1786, n°254, 11 septembre Variété, Aux Auteurs du Journal

Messieurs,

Je croyais avoir dit mon dernier mot, mais la conscience me presse d’avouer encore les écarts de mon imagination.

Je déclare donc avant de mourir, que j’ai soutiré en bouteilles, hermétiquement bouchées, l’élixir de toutes les connaissances qui, selon moi, sont essentielles à la félicité de l’homme. Je vais déposer ce trésor dans le sein d’une des plus hautes montagnes des Pyrénées : j’y renfermerai aussi la petite fiole des vérités connues jusqu’à présent.

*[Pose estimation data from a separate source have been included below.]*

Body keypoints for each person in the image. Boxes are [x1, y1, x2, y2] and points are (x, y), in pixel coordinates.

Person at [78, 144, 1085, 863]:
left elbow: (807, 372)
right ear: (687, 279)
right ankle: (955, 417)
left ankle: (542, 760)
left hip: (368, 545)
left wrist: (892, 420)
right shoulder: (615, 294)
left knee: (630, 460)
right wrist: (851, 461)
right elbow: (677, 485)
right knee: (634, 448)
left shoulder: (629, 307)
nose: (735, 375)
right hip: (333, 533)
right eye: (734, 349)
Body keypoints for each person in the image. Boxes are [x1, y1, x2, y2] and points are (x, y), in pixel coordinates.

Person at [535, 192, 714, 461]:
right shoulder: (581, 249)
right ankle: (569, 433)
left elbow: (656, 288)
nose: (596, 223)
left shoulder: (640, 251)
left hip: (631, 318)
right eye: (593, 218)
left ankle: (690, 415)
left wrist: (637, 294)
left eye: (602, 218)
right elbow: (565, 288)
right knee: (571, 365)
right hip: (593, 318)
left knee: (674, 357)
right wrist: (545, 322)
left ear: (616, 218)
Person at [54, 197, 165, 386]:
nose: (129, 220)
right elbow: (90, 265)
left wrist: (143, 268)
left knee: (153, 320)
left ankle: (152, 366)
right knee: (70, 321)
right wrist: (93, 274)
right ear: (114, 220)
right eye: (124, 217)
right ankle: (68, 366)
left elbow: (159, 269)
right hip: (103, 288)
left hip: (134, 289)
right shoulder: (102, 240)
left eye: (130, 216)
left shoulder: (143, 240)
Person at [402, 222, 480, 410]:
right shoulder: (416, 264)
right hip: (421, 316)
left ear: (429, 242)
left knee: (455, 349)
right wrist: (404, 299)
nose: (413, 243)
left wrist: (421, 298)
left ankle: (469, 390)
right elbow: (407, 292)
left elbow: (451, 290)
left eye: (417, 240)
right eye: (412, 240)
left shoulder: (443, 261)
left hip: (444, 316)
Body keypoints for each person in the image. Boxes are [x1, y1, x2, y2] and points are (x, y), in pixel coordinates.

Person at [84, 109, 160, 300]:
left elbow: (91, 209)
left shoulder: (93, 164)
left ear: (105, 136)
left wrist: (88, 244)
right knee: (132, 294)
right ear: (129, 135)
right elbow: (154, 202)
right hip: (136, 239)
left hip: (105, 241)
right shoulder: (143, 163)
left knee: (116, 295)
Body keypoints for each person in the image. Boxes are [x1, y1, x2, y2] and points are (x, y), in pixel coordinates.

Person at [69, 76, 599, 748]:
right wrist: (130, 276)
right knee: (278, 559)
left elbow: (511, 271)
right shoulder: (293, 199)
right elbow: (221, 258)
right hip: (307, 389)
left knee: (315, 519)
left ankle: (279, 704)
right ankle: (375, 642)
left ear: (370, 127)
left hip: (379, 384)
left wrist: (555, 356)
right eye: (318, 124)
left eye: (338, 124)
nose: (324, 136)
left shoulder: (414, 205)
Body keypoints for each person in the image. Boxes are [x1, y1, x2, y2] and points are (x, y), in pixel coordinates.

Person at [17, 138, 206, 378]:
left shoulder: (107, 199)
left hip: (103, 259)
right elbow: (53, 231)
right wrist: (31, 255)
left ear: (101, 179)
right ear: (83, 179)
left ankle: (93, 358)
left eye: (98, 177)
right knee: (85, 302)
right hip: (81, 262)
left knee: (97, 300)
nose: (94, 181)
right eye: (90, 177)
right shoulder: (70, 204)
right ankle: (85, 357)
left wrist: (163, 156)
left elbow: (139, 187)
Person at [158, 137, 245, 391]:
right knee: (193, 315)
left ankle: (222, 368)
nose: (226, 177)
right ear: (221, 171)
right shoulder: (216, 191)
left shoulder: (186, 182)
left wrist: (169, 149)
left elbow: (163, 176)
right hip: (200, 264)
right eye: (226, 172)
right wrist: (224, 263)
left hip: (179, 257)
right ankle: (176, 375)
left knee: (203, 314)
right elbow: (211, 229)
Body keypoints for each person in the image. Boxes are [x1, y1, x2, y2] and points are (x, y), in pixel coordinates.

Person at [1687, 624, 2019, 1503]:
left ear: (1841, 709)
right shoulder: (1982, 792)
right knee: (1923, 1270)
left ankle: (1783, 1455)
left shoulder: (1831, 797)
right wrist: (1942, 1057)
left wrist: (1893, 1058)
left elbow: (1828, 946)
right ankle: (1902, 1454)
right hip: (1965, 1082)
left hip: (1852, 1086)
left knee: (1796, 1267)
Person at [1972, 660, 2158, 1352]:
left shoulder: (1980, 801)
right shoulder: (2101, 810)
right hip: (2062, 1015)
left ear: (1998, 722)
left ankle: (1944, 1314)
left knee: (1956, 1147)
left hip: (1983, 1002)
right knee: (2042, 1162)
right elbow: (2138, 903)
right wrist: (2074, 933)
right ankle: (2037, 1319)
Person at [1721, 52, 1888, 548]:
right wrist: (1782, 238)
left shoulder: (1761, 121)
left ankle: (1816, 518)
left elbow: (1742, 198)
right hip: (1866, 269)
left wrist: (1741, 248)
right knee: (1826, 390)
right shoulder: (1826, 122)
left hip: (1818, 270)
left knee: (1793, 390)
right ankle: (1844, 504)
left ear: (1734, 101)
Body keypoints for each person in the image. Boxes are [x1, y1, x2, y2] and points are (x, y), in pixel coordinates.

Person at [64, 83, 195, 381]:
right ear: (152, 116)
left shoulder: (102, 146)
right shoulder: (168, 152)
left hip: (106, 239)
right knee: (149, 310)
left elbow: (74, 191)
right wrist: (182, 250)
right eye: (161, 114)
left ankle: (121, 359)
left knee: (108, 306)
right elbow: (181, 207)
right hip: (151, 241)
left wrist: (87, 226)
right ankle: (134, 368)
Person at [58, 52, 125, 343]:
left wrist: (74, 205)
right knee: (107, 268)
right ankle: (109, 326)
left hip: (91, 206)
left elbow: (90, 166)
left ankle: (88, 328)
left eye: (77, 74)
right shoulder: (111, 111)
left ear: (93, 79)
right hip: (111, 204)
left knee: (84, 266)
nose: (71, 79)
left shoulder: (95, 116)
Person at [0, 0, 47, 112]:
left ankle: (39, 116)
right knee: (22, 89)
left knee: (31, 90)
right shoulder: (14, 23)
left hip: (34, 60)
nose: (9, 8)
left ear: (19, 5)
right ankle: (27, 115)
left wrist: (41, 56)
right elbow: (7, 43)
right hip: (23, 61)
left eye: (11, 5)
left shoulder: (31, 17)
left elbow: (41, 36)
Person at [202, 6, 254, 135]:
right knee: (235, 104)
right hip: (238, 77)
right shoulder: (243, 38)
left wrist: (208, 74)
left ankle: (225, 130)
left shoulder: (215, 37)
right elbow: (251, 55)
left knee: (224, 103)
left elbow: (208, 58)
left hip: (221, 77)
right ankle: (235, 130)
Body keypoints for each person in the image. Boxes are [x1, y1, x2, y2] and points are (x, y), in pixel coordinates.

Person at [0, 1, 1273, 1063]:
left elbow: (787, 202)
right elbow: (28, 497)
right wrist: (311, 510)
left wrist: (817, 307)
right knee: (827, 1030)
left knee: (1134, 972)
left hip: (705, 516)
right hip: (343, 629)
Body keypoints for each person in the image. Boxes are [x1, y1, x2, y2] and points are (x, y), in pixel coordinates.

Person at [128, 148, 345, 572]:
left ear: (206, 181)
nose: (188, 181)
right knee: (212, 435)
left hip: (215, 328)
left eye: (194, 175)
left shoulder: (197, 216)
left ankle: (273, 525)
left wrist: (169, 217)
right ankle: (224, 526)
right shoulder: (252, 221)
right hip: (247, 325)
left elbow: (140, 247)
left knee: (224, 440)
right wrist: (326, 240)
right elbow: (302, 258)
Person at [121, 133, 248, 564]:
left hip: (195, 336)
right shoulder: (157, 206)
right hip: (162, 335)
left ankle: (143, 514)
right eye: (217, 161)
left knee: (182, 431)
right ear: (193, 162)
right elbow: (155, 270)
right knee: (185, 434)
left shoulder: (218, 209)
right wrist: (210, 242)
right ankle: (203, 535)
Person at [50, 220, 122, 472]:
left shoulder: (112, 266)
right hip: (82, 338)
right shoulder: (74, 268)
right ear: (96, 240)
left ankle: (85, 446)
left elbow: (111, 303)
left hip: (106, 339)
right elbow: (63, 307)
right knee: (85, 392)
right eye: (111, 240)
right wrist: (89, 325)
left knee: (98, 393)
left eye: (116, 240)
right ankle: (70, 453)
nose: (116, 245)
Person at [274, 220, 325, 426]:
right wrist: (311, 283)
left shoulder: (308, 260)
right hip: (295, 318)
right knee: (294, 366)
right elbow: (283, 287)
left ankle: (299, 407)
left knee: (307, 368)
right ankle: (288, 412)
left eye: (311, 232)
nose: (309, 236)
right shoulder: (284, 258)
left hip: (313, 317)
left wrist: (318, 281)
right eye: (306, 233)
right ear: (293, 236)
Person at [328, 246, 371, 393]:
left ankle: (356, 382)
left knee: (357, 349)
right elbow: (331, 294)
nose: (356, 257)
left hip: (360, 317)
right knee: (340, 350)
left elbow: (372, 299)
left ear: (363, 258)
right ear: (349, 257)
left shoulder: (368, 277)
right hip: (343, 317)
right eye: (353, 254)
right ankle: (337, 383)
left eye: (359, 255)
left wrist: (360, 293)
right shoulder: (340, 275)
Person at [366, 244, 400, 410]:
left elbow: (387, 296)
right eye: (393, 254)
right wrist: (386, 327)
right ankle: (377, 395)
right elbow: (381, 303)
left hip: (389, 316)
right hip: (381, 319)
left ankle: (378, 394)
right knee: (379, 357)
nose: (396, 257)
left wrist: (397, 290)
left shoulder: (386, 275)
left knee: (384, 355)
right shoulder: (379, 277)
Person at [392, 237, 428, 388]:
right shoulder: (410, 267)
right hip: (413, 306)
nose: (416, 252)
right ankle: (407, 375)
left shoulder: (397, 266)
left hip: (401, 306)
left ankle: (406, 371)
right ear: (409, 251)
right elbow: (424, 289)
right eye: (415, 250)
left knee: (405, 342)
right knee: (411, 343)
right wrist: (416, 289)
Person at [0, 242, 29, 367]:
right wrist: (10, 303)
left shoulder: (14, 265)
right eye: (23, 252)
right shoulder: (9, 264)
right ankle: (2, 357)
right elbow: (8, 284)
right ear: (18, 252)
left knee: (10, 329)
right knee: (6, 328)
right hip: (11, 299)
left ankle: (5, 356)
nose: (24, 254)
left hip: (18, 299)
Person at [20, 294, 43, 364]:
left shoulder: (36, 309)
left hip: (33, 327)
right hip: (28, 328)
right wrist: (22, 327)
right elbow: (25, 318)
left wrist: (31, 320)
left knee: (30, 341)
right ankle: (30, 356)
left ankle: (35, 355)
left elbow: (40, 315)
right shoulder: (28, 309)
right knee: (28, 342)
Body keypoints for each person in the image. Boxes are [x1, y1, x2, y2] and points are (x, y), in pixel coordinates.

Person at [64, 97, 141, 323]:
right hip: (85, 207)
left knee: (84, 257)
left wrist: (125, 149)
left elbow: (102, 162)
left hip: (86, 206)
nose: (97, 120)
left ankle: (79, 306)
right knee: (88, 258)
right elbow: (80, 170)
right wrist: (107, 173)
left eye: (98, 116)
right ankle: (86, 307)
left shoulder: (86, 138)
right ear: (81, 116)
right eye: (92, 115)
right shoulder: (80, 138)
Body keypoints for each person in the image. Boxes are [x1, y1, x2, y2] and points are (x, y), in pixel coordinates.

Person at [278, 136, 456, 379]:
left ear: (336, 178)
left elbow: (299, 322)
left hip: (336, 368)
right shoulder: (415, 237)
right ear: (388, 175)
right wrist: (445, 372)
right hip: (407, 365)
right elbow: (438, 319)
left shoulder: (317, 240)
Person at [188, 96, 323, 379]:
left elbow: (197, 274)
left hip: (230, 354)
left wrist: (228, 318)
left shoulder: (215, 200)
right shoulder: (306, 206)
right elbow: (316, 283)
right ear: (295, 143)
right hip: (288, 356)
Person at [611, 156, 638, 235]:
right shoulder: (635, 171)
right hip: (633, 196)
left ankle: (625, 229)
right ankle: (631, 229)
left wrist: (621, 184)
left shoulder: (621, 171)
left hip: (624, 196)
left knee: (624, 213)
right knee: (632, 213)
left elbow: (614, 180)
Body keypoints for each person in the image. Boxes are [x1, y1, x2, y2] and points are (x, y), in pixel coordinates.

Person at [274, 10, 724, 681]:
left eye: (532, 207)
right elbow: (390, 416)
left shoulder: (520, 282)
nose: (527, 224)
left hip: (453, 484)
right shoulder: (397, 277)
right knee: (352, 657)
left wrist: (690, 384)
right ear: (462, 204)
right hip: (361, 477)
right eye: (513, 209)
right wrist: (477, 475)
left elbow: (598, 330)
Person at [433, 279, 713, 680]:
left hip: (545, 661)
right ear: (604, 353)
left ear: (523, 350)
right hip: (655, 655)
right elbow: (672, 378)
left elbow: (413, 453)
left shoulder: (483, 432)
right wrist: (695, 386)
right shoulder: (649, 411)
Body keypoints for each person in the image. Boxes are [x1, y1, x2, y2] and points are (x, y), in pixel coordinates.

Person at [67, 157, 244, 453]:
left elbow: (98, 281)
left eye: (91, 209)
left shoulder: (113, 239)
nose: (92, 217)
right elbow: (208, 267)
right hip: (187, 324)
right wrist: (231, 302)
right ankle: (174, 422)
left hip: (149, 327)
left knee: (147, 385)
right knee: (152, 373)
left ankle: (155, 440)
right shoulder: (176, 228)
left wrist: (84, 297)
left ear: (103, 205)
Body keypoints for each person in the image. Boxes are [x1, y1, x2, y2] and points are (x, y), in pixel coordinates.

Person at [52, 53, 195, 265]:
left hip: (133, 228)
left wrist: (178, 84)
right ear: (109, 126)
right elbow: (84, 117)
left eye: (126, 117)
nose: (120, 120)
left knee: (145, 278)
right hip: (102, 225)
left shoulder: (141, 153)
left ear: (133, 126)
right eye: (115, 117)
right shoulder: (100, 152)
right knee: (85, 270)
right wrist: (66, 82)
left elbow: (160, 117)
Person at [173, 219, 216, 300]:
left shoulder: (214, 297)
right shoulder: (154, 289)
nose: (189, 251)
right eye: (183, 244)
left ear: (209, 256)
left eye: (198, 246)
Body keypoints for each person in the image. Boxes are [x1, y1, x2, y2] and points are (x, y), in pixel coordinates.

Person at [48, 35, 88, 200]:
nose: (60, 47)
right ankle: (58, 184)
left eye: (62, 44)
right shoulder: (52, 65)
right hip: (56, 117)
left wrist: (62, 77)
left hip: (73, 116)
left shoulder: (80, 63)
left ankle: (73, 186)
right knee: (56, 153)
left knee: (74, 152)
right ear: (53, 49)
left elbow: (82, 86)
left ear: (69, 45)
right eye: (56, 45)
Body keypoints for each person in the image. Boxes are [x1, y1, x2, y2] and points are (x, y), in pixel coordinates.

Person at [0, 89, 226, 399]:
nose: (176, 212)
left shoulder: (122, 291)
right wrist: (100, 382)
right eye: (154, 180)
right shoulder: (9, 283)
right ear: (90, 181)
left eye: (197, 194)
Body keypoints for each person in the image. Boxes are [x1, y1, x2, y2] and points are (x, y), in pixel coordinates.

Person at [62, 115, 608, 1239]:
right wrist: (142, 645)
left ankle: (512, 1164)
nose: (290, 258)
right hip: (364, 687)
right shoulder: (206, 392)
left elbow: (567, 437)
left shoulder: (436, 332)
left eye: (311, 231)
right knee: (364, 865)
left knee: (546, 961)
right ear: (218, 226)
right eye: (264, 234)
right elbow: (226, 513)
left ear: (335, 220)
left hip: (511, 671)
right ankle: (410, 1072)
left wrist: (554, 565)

C’est à l’usage des Voyageurs instruits et bienfaisants de prendre ce moyen pour conserver le souvenir de leur passage, en insérant dans le verre, quoique fragile, toutes leurs découvertes. Peut-être ce dépôt est-il plus sûr que la pyramide encyclopédique qui m’a tant occupé. Je suis trop heureux d’avoir trouvé la manière de léguer à peu de frais toute ma fortune à la postérité, au bonheur de laquelle je m’intéresse de toute mon âme, et que je vais bientôt prévenir moi-même de ce que j’a fait pour elle.

Je suis, etc, l’Hermite des Pyrénées.